ОТРЫВОК:
____________________

Утечка умов или их сохранение

Материал из CompromatWiki
Перейти к: навигация, поиск

Утечка умов или их сохранение Профессор кафедры биофизики физфака МГУ и заведующий лабораторией физической биохимии в Биологическом научном центре РАН в подмосковном городе Пущине доктор биологических наук, действительный член Российской академии естественных наук Симон Эльевич Шноль больше сорока лет назад начал, как говорится, с первого колышка создавать “наукоград” на южном берегу Оки. С тех пор город Пущино, как и вся отечественная наука в целом, пережил и годы расцвета, и время запустения...

"— Скажите откровенно, Симон Эльевич, вы лично грустите по недавнему прошлому, когда ученый был в почете, жить в городке ученых было престижно, вашей судьбе завидовали?

     — Однозначно ответить на ваш вопрос не удастся. В советское время наука была приоритетным государственным делом. Это было и хорошо, и плохо. Хорошо — потому что финансировало науку государство. Плохо — потому что партийное государство беспардонно вмешивалось в научные дела. В советское время были задавлены крупнейшие направления научной мысли, доставшиеся нам в наследство от дореволюционной России. 
     Мировая война, революция, а затем жесткое партийное руководство погубили биологию (про генетику и лысенковщину слышали все), лучшую в мире математику (уже описаны гонения на великого математика Лузина и его школу), почти погубили физику (почти — потому что атомная бомба вынудила все же кое-что развивать), химию (в частности, квантовую химию), экономическую науку, историю, филологию (в чем личная заслуга Сталина и его подручных)...

____________________

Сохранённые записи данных
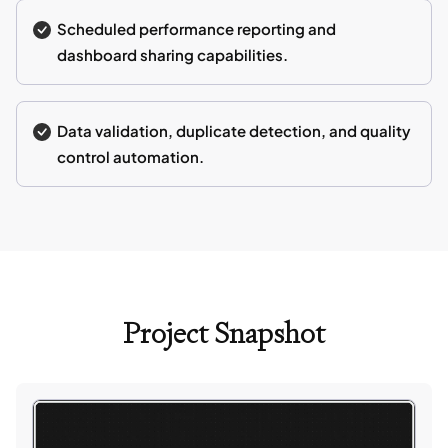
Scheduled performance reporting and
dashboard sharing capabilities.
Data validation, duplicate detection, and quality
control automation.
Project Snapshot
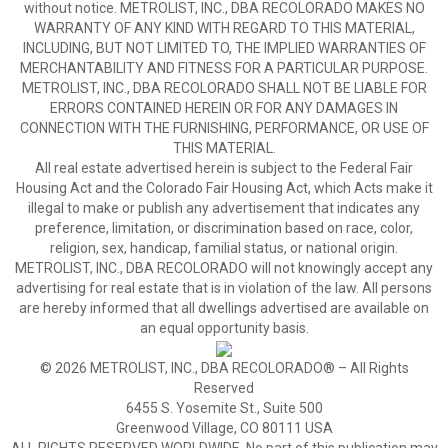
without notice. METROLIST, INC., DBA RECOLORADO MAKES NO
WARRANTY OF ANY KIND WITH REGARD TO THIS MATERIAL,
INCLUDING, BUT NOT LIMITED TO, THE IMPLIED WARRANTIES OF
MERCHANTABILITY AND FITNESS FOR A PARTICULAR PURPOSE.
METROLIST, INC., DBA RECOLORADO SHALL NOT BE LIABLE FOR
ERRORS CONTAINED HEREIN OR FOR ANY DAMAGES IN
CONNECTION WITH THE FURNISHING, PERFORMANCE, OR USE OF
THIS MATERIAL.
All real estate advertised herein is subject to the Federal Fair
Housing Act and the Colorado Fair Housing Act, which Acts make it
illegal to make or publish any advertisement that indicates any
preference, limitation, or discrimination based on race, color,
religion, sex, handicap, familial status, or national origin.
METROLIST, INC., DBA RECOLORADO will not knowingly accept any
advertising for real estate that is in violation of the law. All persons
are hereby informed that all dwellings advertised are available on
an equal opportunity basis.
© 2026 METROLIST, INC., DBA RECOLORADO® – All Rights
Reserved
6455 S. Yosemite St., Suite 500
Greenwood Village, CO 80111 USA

____________________

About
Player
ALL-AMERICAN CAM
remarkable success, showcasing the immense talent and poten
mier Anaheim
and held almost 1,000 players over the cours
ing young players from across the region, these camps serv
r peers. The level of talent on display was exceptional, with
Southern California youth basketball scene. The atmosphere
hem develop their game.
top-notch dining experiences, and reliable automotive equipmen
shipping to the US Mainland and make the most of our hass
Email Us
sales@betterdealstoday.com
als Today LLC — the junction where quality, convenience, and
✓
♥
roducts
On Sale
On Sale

____________________

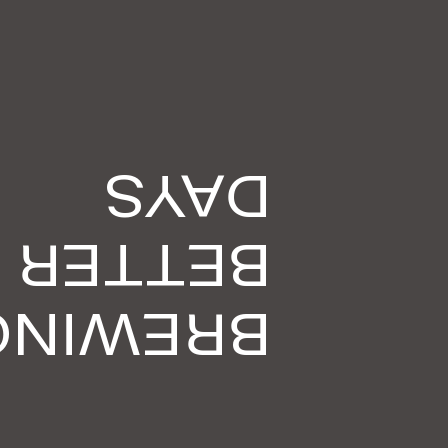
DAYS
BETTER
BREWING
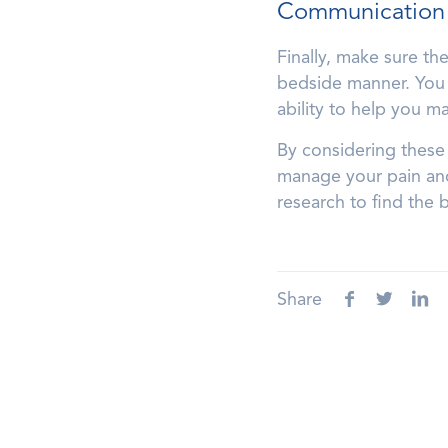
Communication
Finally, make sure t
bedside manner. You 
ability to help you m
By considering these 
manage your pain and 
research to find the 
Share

____________________

ВОПРОСЫ:
A - Выведите из интервью без изменений кусок от слов «Материал из CompromatWiki» до слов «вашей судьбе завидовали?» включительно.
B - Действительным членом какой академии назван Симон Эльевич Шноль в интервью?
C - Продолжите интервью о советской науке, начав сразу после последнего приведённого предложения.
Эти записи никак не связаны с интервью.

ОТВЕТЫ:
A -
Материал из CompromatWiki
Перейти к: навигация, поиск

Утечка умов или их сохранение Профессор кафедры биофизики физфака МГУ и заведующий лабораторией физической биохимии в Биологическом научном центре РАН в подмосковном городе Пущине доктор биологических наук, действительный член Российской академии естественных наук Симон Эльевич Шноль больше сорока лет назад начал, как говорится, с первого колышка создавать “наукоград” на южном берегу Оки. С тех пор город Пущино, как и вся отечественная наука в целом, пережил и годы расцвета, и время запустения...

"— Скажите откровенно, Симон Эльевич, вы лично грустите по недавнему прошлому, когда ученый был в почете, жить в городке ученых было престижно, вашей судьбе завидовали?

B - Российской академии естественных наук.

C -
     Об этом много написано. Нереализованному потенциалу нашей науки посвящена и моя книга “Герои, злодеи, конформисты российской науки”.
     Но речь идет не только об этом. Наши партийные и академические лидеры задергали ученых сравнениями с достижениями на Западе. 
     Конечно, надо быть на уровне современной науки. Но не ценой пренебрежения своими оригинальными направлениями. Нельзя метаться от одной продвинутой “у них” темы к другой.
     Функционерам было не понять, что наука, как всякое творчество, как “служенье муз”, говоря словами Пушкина, “не терпит суеты”.
     — В Советском Союзе, как в великой державе, могли себе позволить роскошь развивать фундаментальную науку.
     — Но не только в этой роскоши дело. Понимаете, какая диалектика: никто из разумных людей не хотел бы сейчас возврата к прежнему диктату, но многие грустят о былой “господдержке” науки.
     Теперь мы свободны... Свободны от поддержки. Свободны от приличной зарплаты. Молодые исследователи свободны от надежд на получение жилья и средств существования… Вдруг все рухнуло, и мы очутились на рынке.
     Путин правильно говорит, что могущество государства определяется могуществом его науки. Но когда научные работники находятся в полном небрежении, науки быть не может, правильные слова остаются всего лишь словами.
     — Вы преподаете в МГУ, видите нынешних студентов. Скажите, есть надежда на то, что они вернут былое величие нашей науке?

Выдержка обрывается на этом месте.